# Cities XL Platinum - Mehrkernunterstützung möglich?



## Dr_Dunkel (2. März 2013)

*Cities XL Platinum - Mehrkernunterstützung möglich?*

Hi Leute! Ich hatte ursprünglich vor, Sim City zu kaufen. Da aber nun schon viel über die Nachteile des Spiels (Mini-Städte, In-Game Shop, Add-On's usw.) berichtet worden ist, habe ich mich dazu entschlossen, Cities XL Platinum zu kaufen. Nun ist es aber hier so, dass stets nur 1 CPU-Kern im Spiel angesprochen wird.
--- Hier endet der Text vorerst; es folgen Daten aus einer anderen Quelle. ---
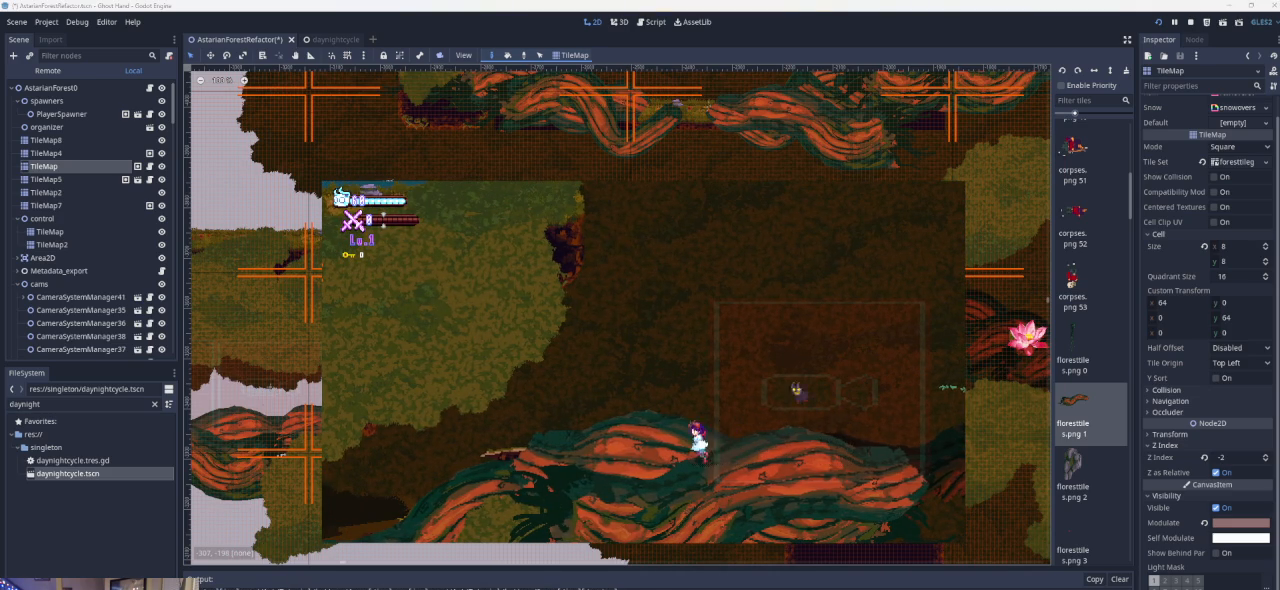
{"buttons": [], "left_stick": "right", "events": [[100, "left_stick", "right"]]}
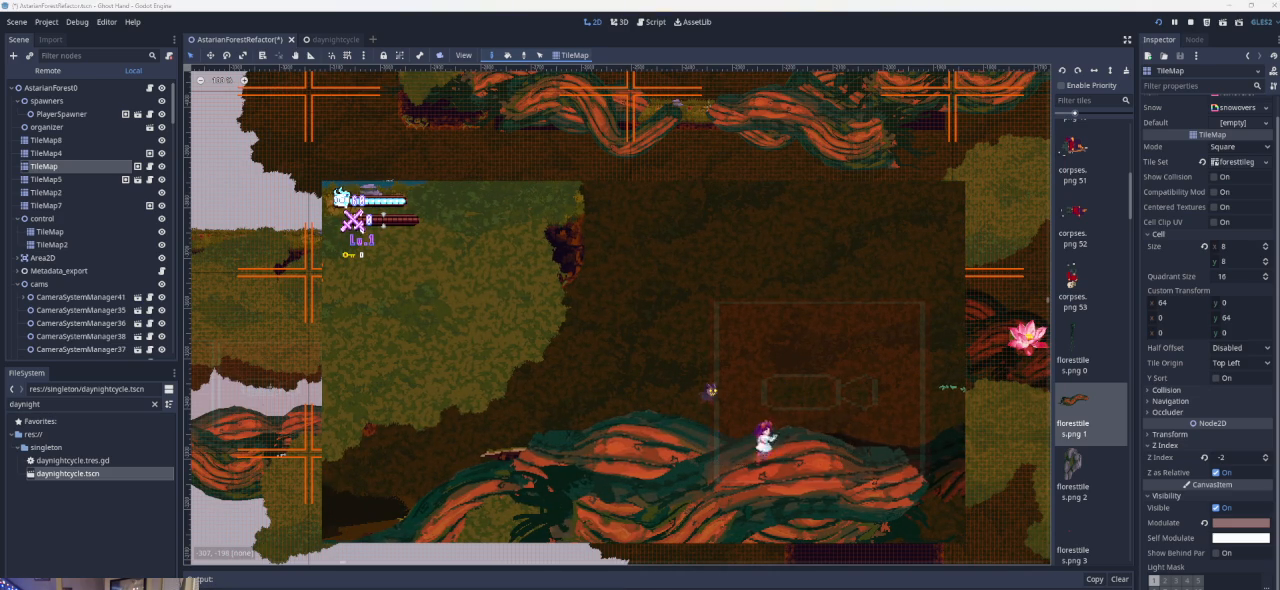
{"buttons": [], "left_stick": "center", "events": [[500, "left_stick", "center"]]}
Sobald die Stadt mit der Zeit größer wird und man öfters mal hin und her zoomt, merkt man die Performanceeinbrüche, da ja 1 Kern auf 100% läuft während die anderen 3 vor sich hin idlen.

Weiß jemand zufällig, ob es einen Mod, Tweak, whatever gibt, um alle Kerne des Prozessors nutzen zu können? Mein i5 2500k sollte mit 4,5GHz eigentlich ein leichtes Spiel haben, aber die nicht vorhandene Mehrkernoptimierung macht dem ganzen einen Strich durch die Rechnung. Ideen anyone?


----------



## Dwayne1988 (2. März 2013)

*AW: Cities XL Platinum - Mehrkernunterstützung möglich?*

Nein das Game ist derart verbuggt das man die Engine neu schreiben müsste um die Probleme zu beseitigen. Desweiteren leidet das Game an Memory Leaks und städte über 500k Einwohner sollen auch noch kaum Spielbar sein. Kann nur noch sagen das dies Game nichtmal anähernd ein ersatz für Sim City ist, bez man schnell die lust an den Game wieder verliert. Man kann nur hoffen das Focus aufhört leute mit X Cities XL versionen zu verarschen und vollpreis Spiele raushaut wo grad mal der umfang eines 5 euro dlcs eingebaut wurde.


----------



## Dr_Dunkel (2. März 2013)

*AW: Cities XL Platinum - Mehrkernunterstützung möglich?*

Da magst du vielleicht recht haben, nur gibt es eben kaum andere Alternativen zu Sim City und die Problematik die du ansprichst zieht sich mittlerweile wie ein roter Faden quer durch alle Genres. Und so ansich, ist CXL gar nicht mal übel. Sehr viele Baumöglichkeiten und variierbare Verkehrssysteme, anpassbare Steuern, etc. etc. sowie eine recht ordentliche Grafik machen es schon mal spielenswert. Im Prinzip spiele ich ja meist eher andere Sachen, aber als Gelegenheits-Sim macht es schon Spaß.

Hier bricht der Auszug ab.